On a legal level, I regularly make the argument that just because a company has the right to use a name in one class does not necessarily mean that it have a right to preclude others in an unrelated retail channel. However, as both companies sell apparel, what’s really got Wexner’s knickers in a twist?

Over the past couple of years Victoria’s Secret aggressively expanded into the UK with a flagship on Bond Street and another stores which were selling VS’ “Pink” product line. Shattering the claimed entente cordiale, last May Thomas Pink sued Victoria’s Secret in England, claiming infringement (Pink does sell apparel for women and underwear for men) and obtained European-wide injunctive relief enjoining VS’ Pink in Europe.

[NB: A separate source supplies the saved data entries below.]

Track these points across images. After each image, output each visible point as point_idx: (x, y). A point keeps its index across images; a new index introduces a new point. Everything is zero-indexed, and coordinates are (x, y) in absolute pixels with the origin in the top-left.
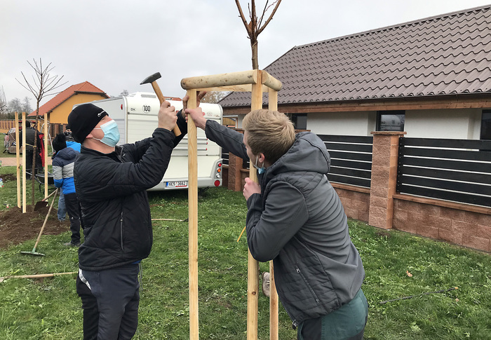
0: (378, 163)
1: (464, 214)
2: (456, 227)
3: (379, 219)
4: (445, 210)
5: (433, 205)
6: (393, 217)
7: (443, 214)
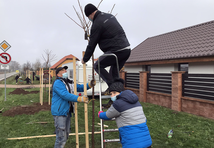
0: (174, 84)
1: (208, 104)
2: (206, 110)
3: (176, 107)
4: (201, 103)
5: (196, 101)
6: (181, 107)
7: (201, 105)
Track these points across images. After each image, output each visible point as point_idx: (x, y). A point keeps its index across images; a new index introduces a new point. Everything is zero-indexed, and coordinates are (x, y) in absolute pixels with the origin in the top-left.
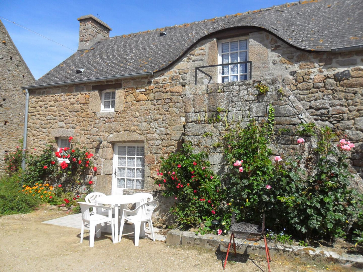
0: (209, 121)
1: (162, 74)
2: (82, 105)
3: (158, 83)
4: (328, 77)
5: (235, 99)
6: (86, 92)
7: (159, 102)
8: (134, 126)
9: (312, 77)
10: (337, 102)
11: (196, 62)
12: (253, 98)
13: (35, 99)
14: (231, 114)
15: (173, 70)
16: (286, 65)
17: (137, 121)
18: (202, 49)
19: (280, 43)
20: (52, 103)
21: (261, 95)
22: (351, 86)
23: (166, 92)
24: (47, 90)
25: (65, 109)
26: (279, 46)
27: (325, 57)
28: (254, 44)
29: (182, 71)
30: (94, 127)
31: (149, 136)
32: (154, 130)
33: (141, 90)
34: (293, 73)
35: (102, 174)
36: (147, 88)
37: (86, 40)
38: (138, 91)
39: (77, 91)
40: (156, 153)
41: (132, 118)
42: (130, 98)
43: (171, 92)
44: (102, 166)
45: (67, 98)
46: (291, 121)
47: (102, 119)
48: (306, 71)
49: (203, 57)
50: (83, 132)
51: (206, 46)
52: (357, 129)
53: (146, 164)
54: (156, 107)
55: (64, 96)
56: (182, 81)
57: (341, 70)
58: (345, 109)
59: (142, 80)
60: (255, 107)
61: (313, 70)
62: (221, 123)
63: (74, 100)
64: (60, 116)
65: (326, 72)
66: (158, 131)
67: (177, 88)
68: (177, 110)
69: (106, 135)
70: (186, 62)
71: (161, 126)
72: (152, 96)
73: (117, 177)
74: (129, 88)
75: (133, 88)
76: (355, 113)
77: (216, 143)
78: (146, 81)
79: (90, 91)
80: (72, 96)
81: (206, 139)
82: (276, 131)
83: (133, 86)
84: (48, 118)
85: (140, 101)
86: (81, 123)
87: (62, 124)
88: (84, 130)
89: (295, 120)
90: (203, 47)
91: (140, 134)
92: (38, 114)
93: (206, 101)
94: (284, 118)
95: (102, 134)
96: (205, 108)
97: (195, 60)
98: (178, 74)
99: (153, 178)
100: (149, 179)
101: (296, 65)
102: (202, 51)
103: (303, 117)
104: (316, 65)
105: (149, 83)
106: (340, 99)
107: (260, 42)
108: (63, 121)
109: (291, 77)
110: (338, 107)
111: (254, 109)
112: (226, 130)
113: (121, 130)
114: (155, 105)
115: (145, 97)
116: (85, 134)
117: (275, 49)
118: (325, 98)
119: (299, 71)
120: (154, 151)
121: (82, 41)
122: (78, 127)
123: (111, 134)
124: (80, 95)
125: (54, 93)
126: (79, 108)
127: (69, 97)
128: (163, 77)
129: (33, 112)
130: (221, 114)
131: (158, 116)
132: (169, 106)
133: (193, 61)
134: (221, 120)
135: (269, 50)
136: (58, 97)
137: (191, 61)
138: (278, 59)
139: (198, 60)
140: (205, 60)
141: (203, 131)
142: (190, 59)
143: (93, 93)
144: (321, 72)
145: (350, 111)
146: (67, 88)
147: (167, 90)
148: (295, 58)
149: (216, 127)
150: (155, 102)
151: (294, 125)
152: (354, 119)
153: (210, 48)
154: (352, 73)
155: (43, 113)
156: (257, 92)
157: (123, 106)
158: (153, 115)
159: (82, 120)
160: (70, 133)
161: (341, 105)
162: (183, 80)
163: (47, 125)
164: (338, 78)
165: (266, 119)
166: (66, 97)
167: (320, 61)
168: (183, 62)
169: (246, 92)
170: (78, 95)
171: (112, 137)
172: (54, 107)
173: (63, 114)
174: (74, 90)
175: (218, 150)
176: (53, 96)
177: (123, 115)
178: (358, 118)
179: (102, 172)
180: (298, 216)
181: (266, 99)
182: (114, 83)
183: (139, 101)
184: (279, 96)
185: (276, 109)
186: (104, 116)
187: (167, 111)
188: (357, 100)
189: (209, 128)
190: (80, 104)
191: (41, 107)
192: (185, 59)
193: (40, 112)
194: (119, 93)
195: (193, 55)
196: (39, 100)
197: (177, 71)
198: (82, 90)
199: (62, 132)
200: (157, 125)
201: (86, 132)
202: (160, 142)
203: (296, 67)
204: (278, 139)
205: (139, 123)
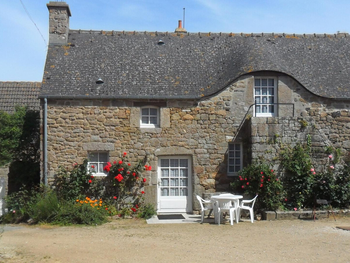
0: (269, 143)
1: (208, 99)
2: (121, 120)
3: (203, 106)
4: (329, 114)
5: (286, 129)
6: (126, 108)
7: (206, 122)
8: (181, 141)
9: (319, 113)
10: (333, 131)
11: (237, 92)
12: (298, 129)
13: (55, 109)
14: (284, 139)
15: (217, 96)
16: (303, 103)
17: (185, 137)
18: (242, 83)
19: (299, 87)
20: (81, 115)
21: (303, 127)
22: (341, 121)
23: (212, 114)
24: (74, 101)
25: (98, 122)
26: (299, 89)
27: (327, 101)
28: (282, 85)
29: (226, 98)
30: (138, 141)
31: (197, 150)
32: (202, 145)
33: (187, 110)
34: (308, 109)
35: (150, 185)
36: (193, 109)
37: (60, 32)
38: (183, 110)
39: (114, 105)
40: (204, 165)
41: (180, 135)
42: (175, 117)
43: (216, 114)
44: (150, 177)
45: (102, 111)
46: (320, 144)
47: (146, 134)
48: (316, 108)
49: (243, 89)
50: (125, 146)
51: (246, 81)
52: (343, 148)
53: (195, 174)
54: (203, 126)
55: (97, 109)
56: (225, 106)
57: (336, 110)
58: (337, 135)
59: (188, 102)
60: (299, 135)
61: (320, 108)
62: (277, 144)
63: (111, 115)
64: (93, 129)
65: (327, 111)
66: (206, 146)
67: (222, 112)
68: (222, 130)
69: (153, 149)
70: (229, 91)
71: (209, 142)
72: (198, 116)
73: (160, 187)
74: (175, 108)
75: (179, 108)
76: (342, 138)
77: (274, 157)
78: (192, 103)
79: (131, 106)
80: (107, 110)
81: (267, 154)
82: (312, 150)
83: (178, 106)
84: (76, 130)
85: (187, 120)
86: (122, 137)
87: (97, 138)
88: (126, 144)
89: (322, 143)
90: (243, 81)
91: (188, 149)
92: (61, 126)
93: (267, 129)
94: (316, 143)
95: (148, 148)
96: (267, 134)
97: (237, 91)
98: (222, 100)
99: (202, 185)
100: (199, 186)
101: (310, 104)
102: (242, 84)
103: (327, 142)
104: (322, 105)
105: (196, 105)
106: (335, 129)
107: (286, 84)
108: (97, 135)
109: (306, 112)
110: (334, 134)
111: (299, 136)
112: (281, 149)
113: (169, 145)
114: (201, 124)
115: (192, 117)
116: (127, 148)
117: (297, 91)
118: (327, 127)
119: (311, 108)
120: (202, 163)
121: (53, 33)
122: (118, 141)
123: (158, 148)
124: (118, 110)
125: (84, 105)
126: (118, 122)
127: (105, 111)
128: (209, 101)
129: (52, 124)
130: (277, 139)
131: (206, 134)
132: (216, 127)
133: (235, 91)
134: (277, 143)
135: (292, 91)
136: (90, 110)
137: (233, 91)
138: (298, 98)
139: (239, 91)
140: (245, 91)
141: (265, 149)
142: (232, 89)
143: (134, 108)
144: (325, 110)
145: (340, 137)
146: (101, 101)
147: (212, 112)
148: (309, 99)
149: (274, 147)
150: (201, 122)
151: (322, 147)
152: (342, 142)
153: (249, 82)
154: (342, 113)
155: (67, 125)
156: (300, 125)
157: (170, 123)
158: (201, 132)
159: (123, 134)
160: (108, 146)
161: (336, 133)
162: (227, 105)
163: (75, 139)
164: (334, 115)
165: (306, 142)
166: (100, 110)
167: (324, 103)
168: (226, 91)
169: (293, 125)
170: (116, 109)
171: (159, 150)
172: (83, 119)
173: (97, 128)
174: (111, 104)
175: (276, 162)
176: (82, 108)
177: (170, 132)
178: (344, 141)
179: (150, 183)
180: (336, 195)
181: (305, 130)
182: (158, 101)
183: (185, 120)
184: (313, 129)
185: (312, 137)
186: (148, 131)
187: (213, 130)
188: (344, 130)
189: (269, 147)
190: (119, 118)
191: (64, 119)
192: (228, 88)
193: (64, 124)
194: (164, 112)
195: (235, 86)
196: (61, 110)
197: (222, 98)
198: (122, 105)
199: (98, 146)
200: (205, 142)
201: (128, 146)
202: (208, 155)
203: (309, 105)
204: (313, 155)
205: (187, 139)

Looking for home court advantage, Victoria’s Secret sued back in federal court in Columbus seeking a declaration that VS is not infringing. The case was dismissed and the British company’s empirical reach opposed VS applications to register pink trademarks in Europe and countries ranging from Argentina across to South Korea.

In the new lawsuit VS explains it real fear that it is “at risk of being sued on the same grounds” in the US and might lose all of its rights domestically.  This could occur despite the fact that VS has been using “Pink” since 2001 and “pink is life,” “pink nation” and “forever pink” are amongst its registered marks.

In its filing, Victoria’s Secret states that, as far as it is aware, the use of the “Pink” name “has never caused an instance of consumer confusion as to the source or affiliation of any of its products or services.”

In deciding this matter maybe the Ohio Court will take judicial notice of that well known Aerosmith maxim “Pink it’s the color of passion, ‘Cause today it just goes with the fashion.”